I am constantly watching people, trying to figure them out from afar (sometimes, even from up close).  At restaurants I'm sitting in the corner booth by myself sometimes, watching people interact.  Coffee shops and bakeries are great for this.  At the mall, at the movie theaters, around the lake.  I am constantly taking small mental notes of how people interact and argue and talk and laugh and cry and smile and add it to this little repertoire of instances.

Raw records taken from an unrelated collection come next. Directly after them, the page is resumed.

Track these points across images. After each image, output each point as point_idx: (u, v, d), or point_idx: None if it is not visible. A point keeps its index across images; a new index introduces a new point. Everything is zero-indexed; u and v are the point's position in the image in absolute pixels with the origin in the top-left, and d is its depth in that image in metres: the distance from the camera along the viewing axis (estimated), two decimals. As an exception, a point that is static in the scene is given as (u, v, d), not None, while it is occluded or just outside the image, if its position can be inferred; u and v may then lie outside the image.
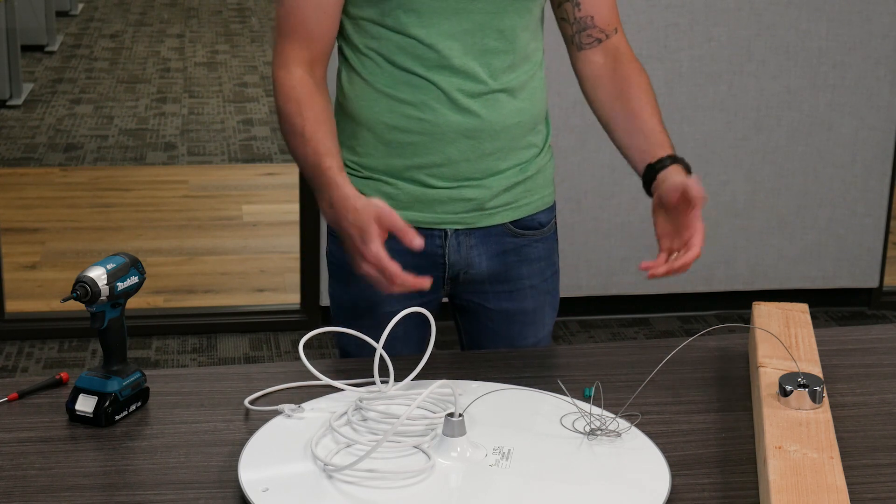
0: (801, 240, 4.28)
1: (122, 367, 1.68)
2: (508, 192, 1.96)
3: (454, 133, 1.89)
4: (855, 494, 1.46)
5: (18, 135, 6.33)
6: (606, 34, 1.97)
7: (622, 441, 1.60)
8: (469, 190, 1.93)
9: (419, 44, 1.85)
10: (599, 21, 1.95)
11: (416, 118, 1.88)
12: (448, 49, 1.85)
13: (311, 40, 1.87)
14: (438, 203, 1.93)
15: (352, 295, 1.99)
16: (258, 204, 5.41)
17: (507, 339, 2.05)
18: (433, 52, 1.85)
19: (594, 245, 4.17)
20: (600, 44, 1.97)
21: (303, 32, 1.86)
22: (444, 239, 1.96)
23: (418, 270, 1.71)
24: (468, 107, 1.88)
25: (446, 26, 1.84)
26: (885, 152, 4.23)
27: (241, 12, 9.94)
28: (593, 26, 1.95)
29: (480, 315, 2.05)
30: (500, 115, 1.90)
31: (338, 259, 2.01)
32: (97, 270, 1.61)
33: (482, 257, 1.99)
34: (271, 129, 6.57)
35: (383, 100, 1.89)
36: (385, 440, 1.51)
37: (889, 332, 2.05)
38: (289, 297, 4.35)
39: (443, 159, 1.90)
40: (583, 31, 1.96)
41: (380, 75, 1.88)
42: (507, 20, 1.87)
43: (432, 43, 1.85)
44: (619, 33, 1.98)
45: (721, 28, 4.01)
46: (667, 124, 2.02)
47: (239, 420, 1.67)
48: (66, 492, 1.49)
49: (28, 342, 4.02)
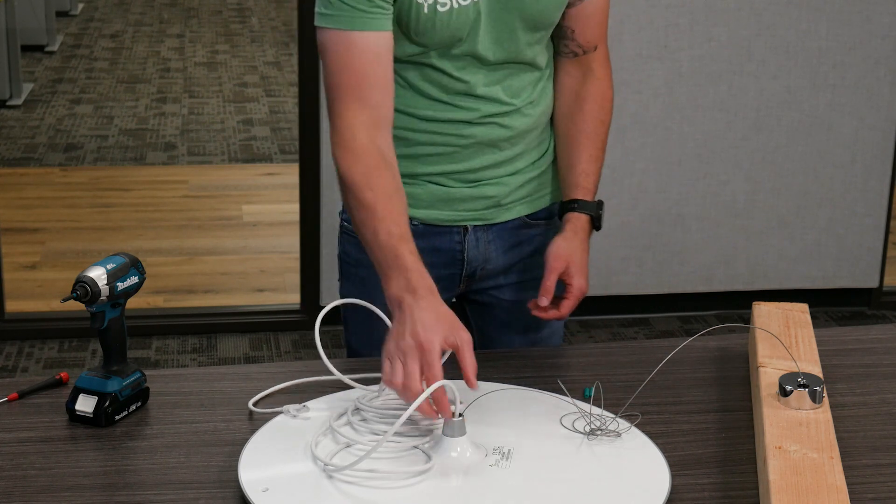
0: (801, 240, 4.28)
1: (122, 367, 1.68)
2: (525, 186, 2.00)
3: (477, 145, 1.92)
4: (855, 494, 1.46)
5: (18, 135, 6.33)
6: (584, 50, 1.97)
7: (622, 441, 1.60)
8: (489, 188, 1.96)
9: (444, 75, 1.87)
10: (579, 36, 1.95)
11: (440, 133, 1.91)
12: (473, 78, 1.88)
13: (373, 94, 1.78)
14: (459, 201, 1.96)
15: (363, 296, 1.99)
16: (258, 204, 5.41)
17: (520, 331, 2.05)
18: (458, 83, 1.87)
19: (594, 245, 4.11)
20: (576, 57, 1.98)
21: (363, 88, 1.77)
22: (462, 235, 1.98)
23: (437, 268, 1.72)
24: (490, 122, 1.91)
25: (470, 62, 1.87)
26: (885, 152, 4.22)
27: (241, 12, 9.94)
28: (572, 39, 1.96)
29: (495, 308, 2.06)
30: (521, 124, 1.94)
31: (352, 259, 2.01)
32: (97, 270, 1.61)
33: (499, 251, 2.01)
34: (271, 129, 6.57)
35: (405, 117, 1.91)
36: (385, 440, 1.51)
37: (889, 332, 2.05)
38: (289, 297, 4.35)
39: (465, 167, 1.93)
40: (562, 40, 1.97)
41: (403, 96, 1.89)
42: (523, 46, 1.89)
43: (459, 76, 1.87)
44: (598, 51, 1.98)
45: (721, 28, 4.01)
46: (667, 124, 2.03)
47: (239, 420, 1.67)
48: (66, 492, 1.49)
49: (28, 342, 4.02)
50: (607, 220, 4.14)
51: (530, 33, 1.88)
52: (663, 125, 4.04)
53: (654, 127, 4.04)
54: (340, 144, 1.79)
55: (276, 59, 8.26)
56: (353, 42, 1.76)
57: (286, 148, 6.23)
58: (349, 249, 2.01)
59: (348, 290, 2.04)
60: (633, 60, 3.96)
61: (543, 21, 1.88)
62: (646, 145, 4.05)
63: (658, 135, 4.05)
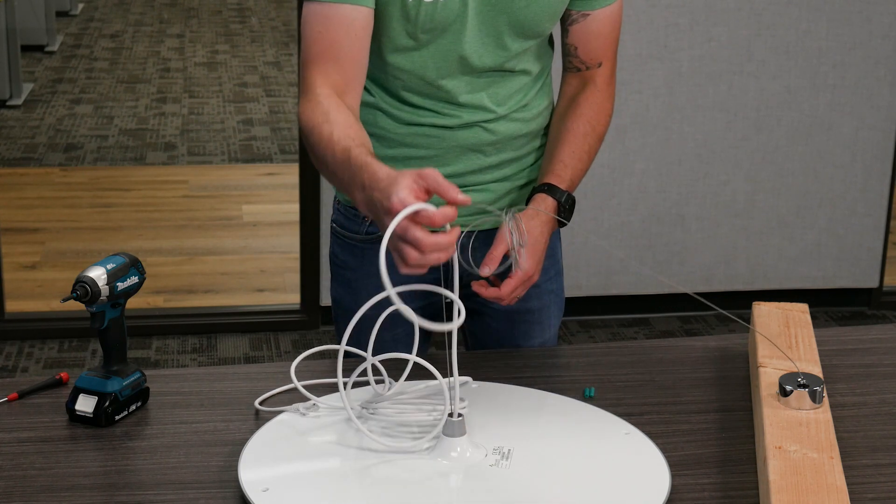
0: (801, 240, 4.28)
1: (122, 367, 1.68)
2: (512, 194, 1.97)
3: (459, 148, 1.91)
4: (855, 494, 1.46)
5: (18, 135, 6.32)
6: (587, 66, 1.96)
7: (622, 441, 1.60)
8: (473, 194, 1.93)
9: (425, 83, 1.86)
10: (582, 53, 1.95)
11: (423, 135, 1.90)
12: (455, 87, 1.87)
13: (341, 62, 1.79)
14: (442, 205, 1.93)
15: (353, 297, 1.99)
16: (258, 204, 5.41)
17: (512, 340, 2.04)
18: (440, 91, 1.86)
19: (594, 245, 4.17)
20: (579, 72, 1.97)
21: (332, 55, 1.78)
22: None
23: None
24: (474, 125, 1.89)
25: (455, 67, 1.85)
26: (885, 152, 4.23)
27: (241, 12, 9.94)
28: (575, 56, 1.96)
29: (485, 316, 2.04)
30: (507, 130, 1.92)
31: (340, 261, 2.01)
32: (97, 270, 1.61)
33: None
34: (271, 129, 6.57)
35: (386, 119, 1.90)
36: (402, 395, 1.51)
37: (889, 332, 2.05)
38: (289, 297, 4.35)
39: (448, 171, 1.91)
40: (566, 56, 1.97)
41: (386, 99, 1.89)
42: (513, 56, 1.88)
43: (441, 85, 1.86)
44: (602, 67, 1.96)
45: (721, 28, 4.01)
46: (667, 124, 2.02)
47: (239, 420, 1.67)
48: (66, 492, 1.49)
49: (28, 342, 4.02)
50: (607, 220, 4.16)
51: (519, 40, 1.86)
52: (663, 125, 4.04)
53: (654, 127, 4.04)
54: (305, 98, 1.77)
55: (276, 59, 8.26)
56: (329, 14, 1.77)
57: (286, 148, 6.23)
58: (336, 251, 2.02)
59: (336, 290, 2.04)
60: (633, 60, 3.96)
61: (532, 29, 1.86)
62: (646, 145, 4.05)
63: (658, 135, 4.05)
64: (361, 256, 1.99)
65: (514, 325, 2.03)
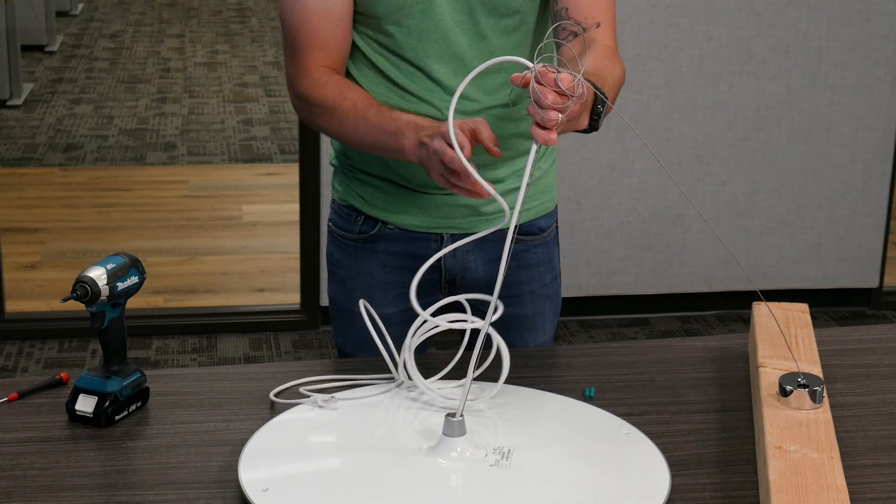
0: (801, 240, 4.28)
1: (122, 367, 1.68)
2: (505, 197, 1.94)
3: None
4: (855, 494, 1.46)
5: (18, 135, 6.32)
6: (583, 27, 1.80)
7: (622, 441, 1.60)
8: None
9: (410, 65, 1.85)
10: (574, 13, 1.81)
11: None
12: (438, 72, 1.85)
13: (328, 50, 1.83)
14: (434, 208, 1.92)
15: (344, 295, 1.99)
16: (258, 204, 5.41)
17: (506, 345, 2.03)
18: (424, 75, 1.85)
19: (594, 245, 4.17)
20: (576, 37, 1.80)
21: (318, 44, 1.82)
22: (439, 243, 1.95)
23: (414, 273, 1.67)
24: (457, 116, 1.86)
25: (434, 49, 1.84)
26: (885, 152, 4.23)
27: (241, 12, 9.94)
28: (567, 18, 1.82)
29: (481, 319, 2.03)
30: (497, 127, 1.86)
31: (336, 259, 2.01)
32: (97, 270, 1.61)
33: (478, 262, 1.97)
34: (271, 129, 6.57)
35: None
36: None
37: (889, 332, 2.05)
38: (289, 297, 4.35)
39: None
40: (558, 26, 1.82)
41: (376, 87, 1.88)
42: (495, 41, 1.85)
43: (423, 66, 1.84)
44: (601, 29, 1.82)
45: (721, 28, 4.01)
46: (667, 124, 2.01)
47: (239, 420, 1.67)
48: (66, 492, 1.49)
49: (28, 342, 4.02)
50: (607, 220, 4.17)
51: (492, 18, 1.82)
52: (663, 125, 4.04)
53: (654, 127, 4.04)
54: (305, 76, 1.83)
55: (276, 59, 8.26)
56: (306, 6, 1.82)
57: (286, 148, 6.23)
58: (332, 249, 2.02)
59: (332, 289, 2.04)
60: (633, 60, 3.96)
61: (503, 3, 1.82)
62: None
63: (658, 135, 4.05)
64: (355, 255, 1.98)
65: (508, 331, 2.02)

Facebook is a horrible tool for this.  Horrible not in the sense that its not useful; horrible in the sense that its too useful.  I feel like Facebook: taking advantage of the fact that people post personal information for all to see.  I'm not "stalking" random people, mind you.  Not strangers.  Just old friends.  The type of "friends" that are really just acquaintances but you got to meet once in a lecture or you're old acquaintances from high school.  I look at their walls, their photos and try to get a sense of where they are, what they've been doing with their lives since we last talked (which often is years).

One friend in particular has intrigued me since high school.  She is the epitome of perfection for most people.  She's gorgeous, she's smart, she's super nice, (and as a result, she's super popular), she's community service oriented, she's well-dressed but not slutty, she's Christian, and she seems to have a very high future waiting for her.  I look at her pictures and not only feel jealous at her easy beauty (there are just some people who are blessed with looks) but wonder if she is as perfect as she appears.  What does she struggle with?  What does she long for?  What makes her angry?  I've never seen her lose her composure or get frustrated with someone.  She's not even stuck-up or vain like you would expect.

Not to mention, how in the world do you get a person like this?

There has got to be something to her, but there is no reason that I would ever have to contact her.  There is no way for me to find out.  On top of that, most of her Facebook pictures are posted by other people; she doesn't spend much time on Facebook.  I glean information from the wealth of her friends who dote on her.

She epitomizes the ideal for me, but in my mind, I'm thinking, "There has got to be something wrong with her."  But no, even the large scar on her arm she got for a horseback riding incident can't even taint her beauty.

Is this weird?  Probably.  Somewhat stalkerish, I know.  My intrigue for her befuddles me sometimes too.  I think it is just because she is a character that I don't understand.  There are so many other people that I can watch and make assumptions about that have a large possibility of being true.  But for this one female acquaintance from high school, I have little assumptions I can make on good measure.

If you ever figure someone like this person out, let me know.